Computer system 400 may also include a communications interface 424. Communications interface 424 allows software and data to be transferred between computer system 400 and external devices. Communications interface 424 may include a modem, a network interface (such as an Ethernet card), a communications port, a PCMCIA slot and card, or the like. Software and data transferred via communications interface 424 are in the form of signals which may be electronic, electromagnetic, optical, or other signals capable of being received by communications interface 424. These signals are provided to communications interface 424 via a communications path 426. Communications path 426 carries signals and may be implemented using wire or cable, fiber optics, a phone line, a cellular phone link, an RF link or other communications channels.
In this document, the terms “computer program medium” and “computer usable medium” are used to generally refer to media such as removable storage unit 418, removable storage unit 422, and a hard disk installed in hard disk drive 412. Signals carried over communications path 426 can also embody the logic described herein. Computer program medium and computer usable medium can also refer to memories, such as main memory 408 and secondary memory 410, which can be memory semiconductors (e.g. DRAMs, etc.). These computer program products are means for providing software to computer system 400.
Computer programs (also called computer control logic) are stored in main memory 408 and/or secondary memory 410. Computer programs may also be received via communications interface 424. Such computer programs, when executed, enable computer system 400 to implement the present invention as discussed herein. In particular, the computer programs, when executed, enable processor 404 to implement the processes of the present invention, such as the method illustrated by the flowchart of
The invention is also directed to computer program products comprising software stored on any computer useable medium. Such software, when executed in one or more data processing device, causes a data processing device(s) to operate as described herein. Embodiments of the invention employ any computer useable or readable medium, known now or in the future. Examples of computer useable mediums include, but are not limited to, primary storage devices (e.g., any type of random access memory), secondary storage devices (e.g., hard drives, floppy disks, CD ROMS, ZIP disks, tapes, magnetic storage devices, optical storage devices, MEMS, nanotechnological storage device, etc.), and communication mediums (e.g., wired and wireless communications networks, local area networks, wide area networks, intranets, etc.).
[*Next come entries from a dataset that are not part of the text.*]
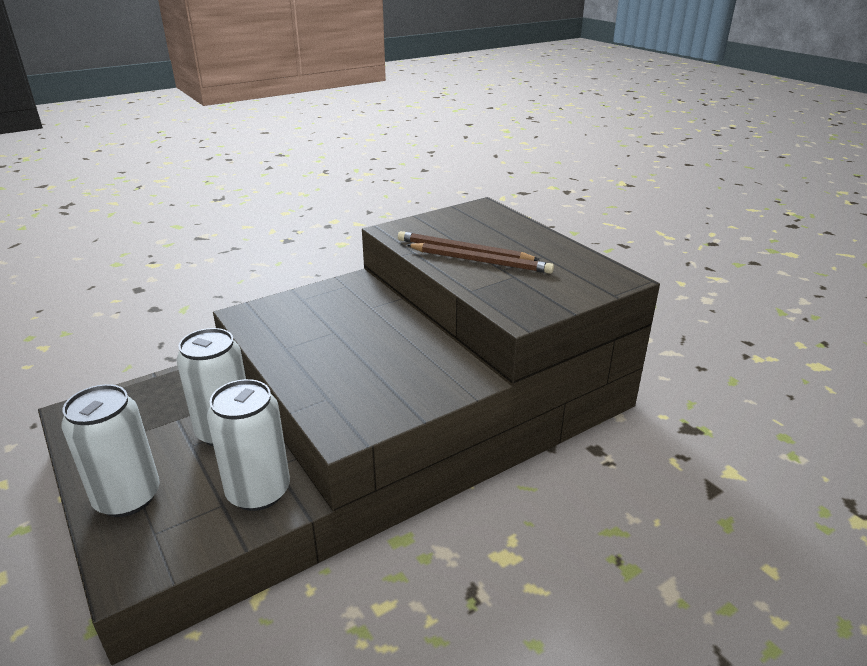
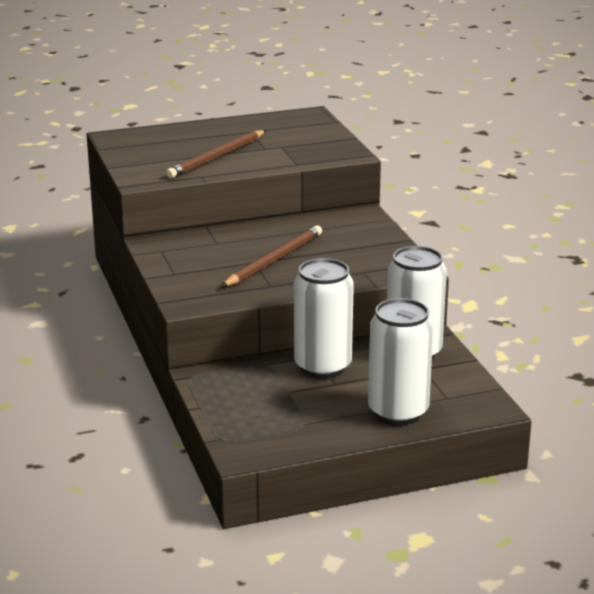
camera: 75 degrees left, 5 degrees down
(480, 261) = (243, 154): brown pencil -> brown pencil (274, 260)

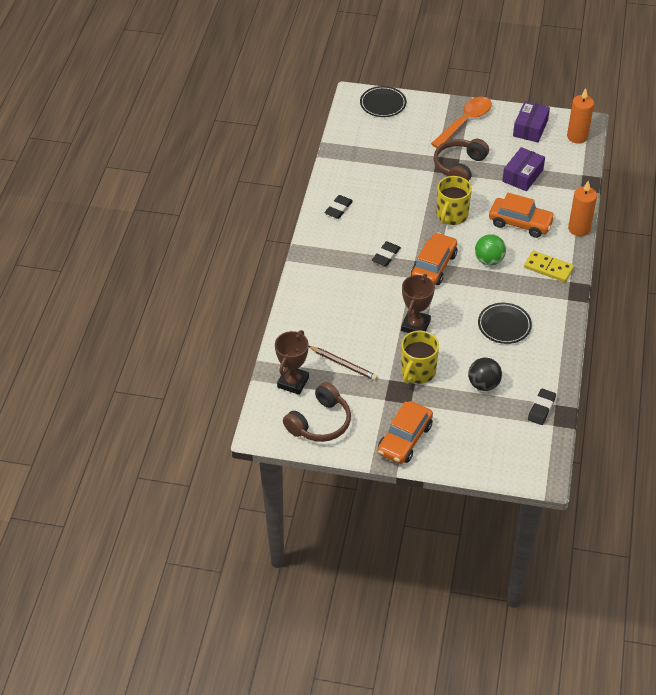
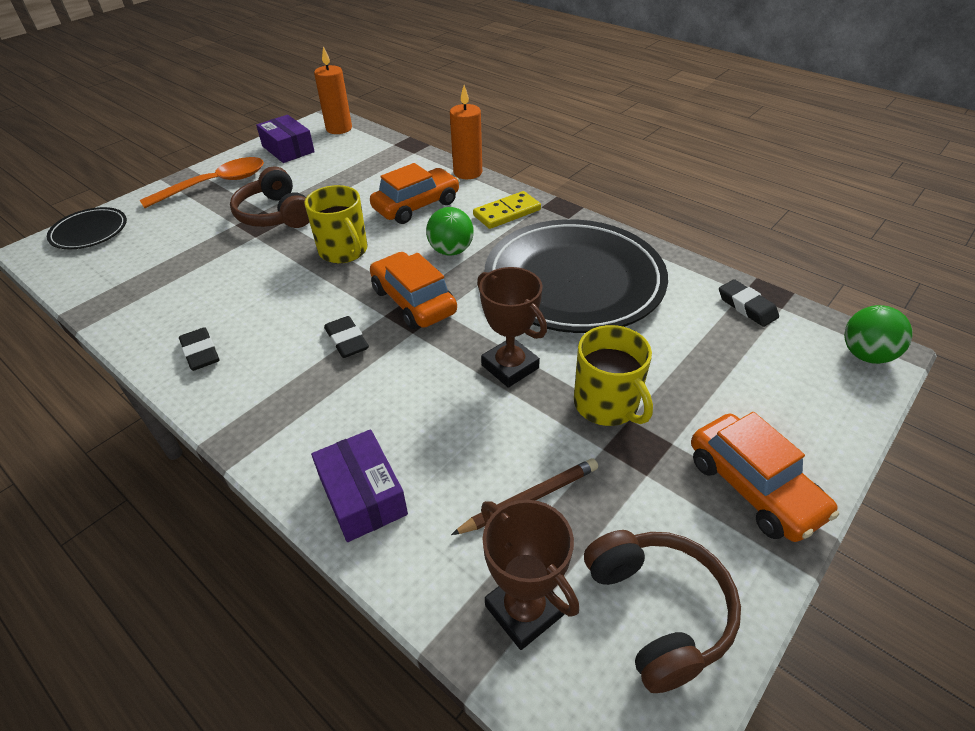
camera: 60 degrees left, 5 degrees down
(465, 122) = (215, 184): orange spoon -> orange spoon turned 75 degrees clockwise
(483, 384) = (673, 343): black ball -> none
(504, 325) = (574, 281): black plate -> black plate, size x2.18
(522, 175) = (348, 178): purple box -> purple box (362, 495)
(536, 469) = (865, 355): none -> green ball

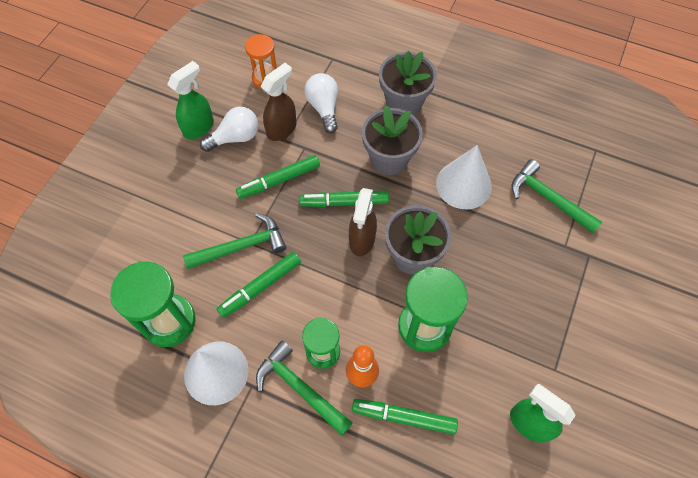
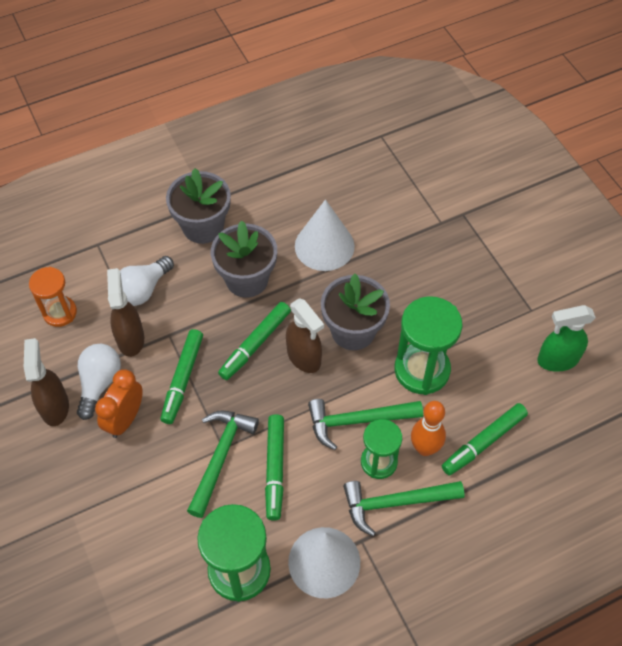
camera: 50 degrees left, 5 degrees down
(199, 127) = (55, 406): green spray bottle -> brown spray bottle
(222, 171) = (125, 419): none -> orange clock
(324, 108) = (143, 289): white light bulb -> white light bulb turned 75 degrees counterclockwise
(548, 198) = (392, 200): green hammer -> green hammer (357, 421)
While various embodiments of the present invention have been described above, it should be understood that they have been presented by way of example only, and not limitation. It will be understood by those skilled in the relevant art(s) that various changes in form and details may be made therein without departing from the spirit and scope of the invention as defined in the appended claims. It should be understood that the invention is not limited to these examples. The invention is applicable to any elements operating as described herein. Accordingly, the breadth and scope of the present invention should not be limited by any of the above-described exemplary embodiments, but should be defined only in accordance with the following claims and their equivalents.